Hacker News new | ask | show | jobs
by barfbagginus 811 days ago
See my comment to Mike. I think you're making a valid point here, which is that dual numbers by themselves are not powerful enough to automatically generate derivatives of arbitrary functions, especially given that those functions could be implemented in a FPU core, or using methods like lookup tables that don't lend themselves to dual number differentiation.

Dual numbers help us automatically differentiate things when the functions themselves are implemented as analytic power series that we have to explicitly compute without accelerator help. In such cases we can indeed use them. But to your point, serious forward AD engines need to differentiate functions that are computed in one shot by accelerator hardware.
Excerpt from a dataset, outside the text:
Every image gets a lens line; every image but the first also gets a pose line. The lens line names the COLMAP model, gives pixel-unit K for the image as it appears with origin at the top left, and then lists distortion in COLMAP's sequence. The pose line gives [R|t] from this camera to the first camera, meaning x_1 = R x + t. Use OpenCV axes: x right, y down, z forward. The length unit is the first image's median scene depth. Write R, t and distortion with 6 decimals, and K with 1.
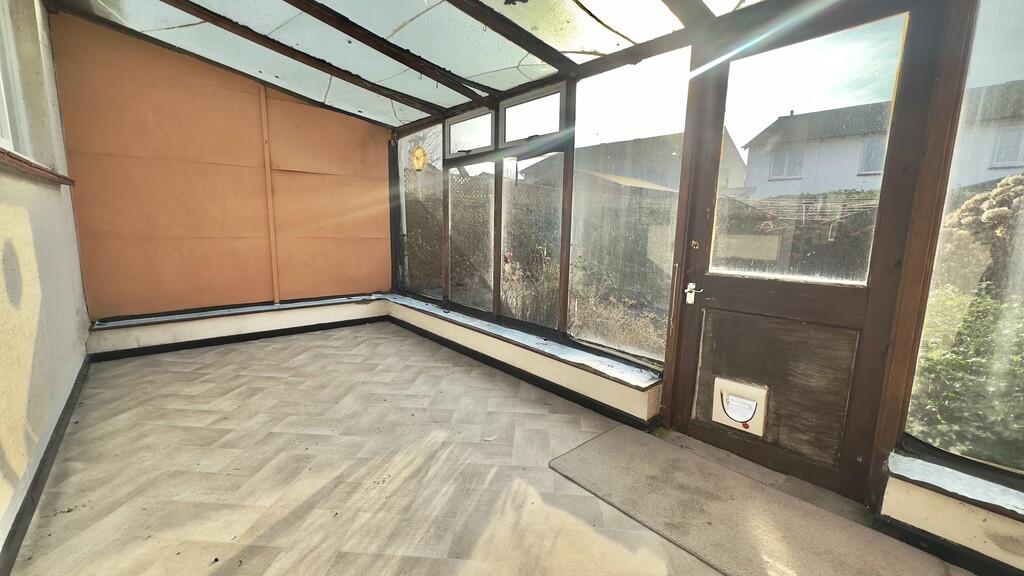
lens RADIAL K [[405.6, 0, 510.8], [0, 405.6, 288.3], [0, 0, 1]] dist [-0.001800, -0.000064]
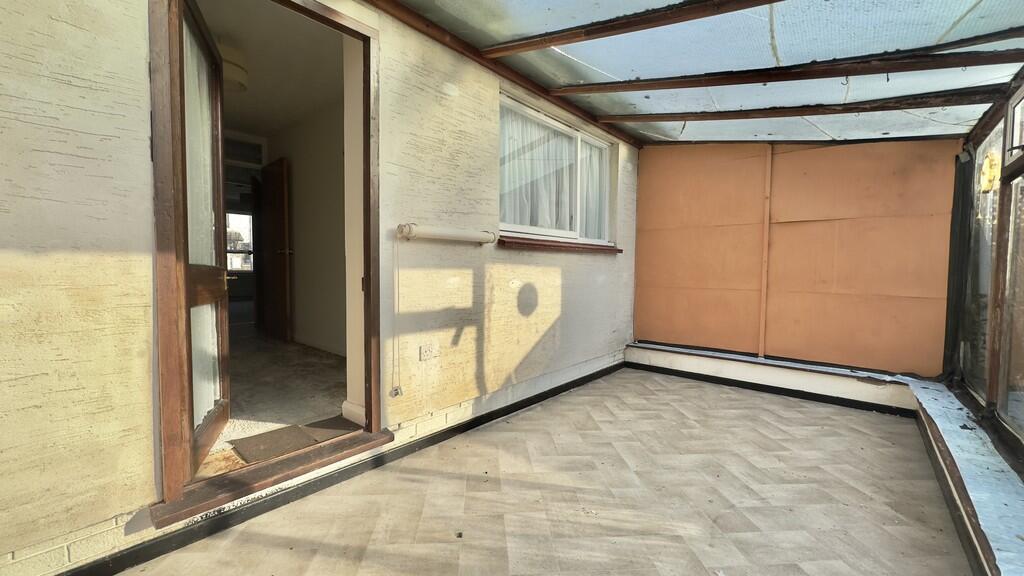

However Mike makes a very valid counterpoint when he shows forward mode AD in Torch. I believe a careful analysis of Torch's implementation here could bring this conversation to a productive and satisfying conclusion for all participants and our public audience.

My big question here is to what degree did the implementers try to respect the dual number approach? Did they implement a dual tensor class for instance? Do they automatically lift some ordinary computations into dual tensor computations? I honestly have my doubts there.

I have confidence that we can get to the bottom of this. I think that Mike actually does care about automatic differentiation, and would be receptive to discussing this point of subtlety that naive dual number implementations may not be enough for industrial strength AD systems, with clear examples of code and clear reasoning as to how dual numbers fail in important cases.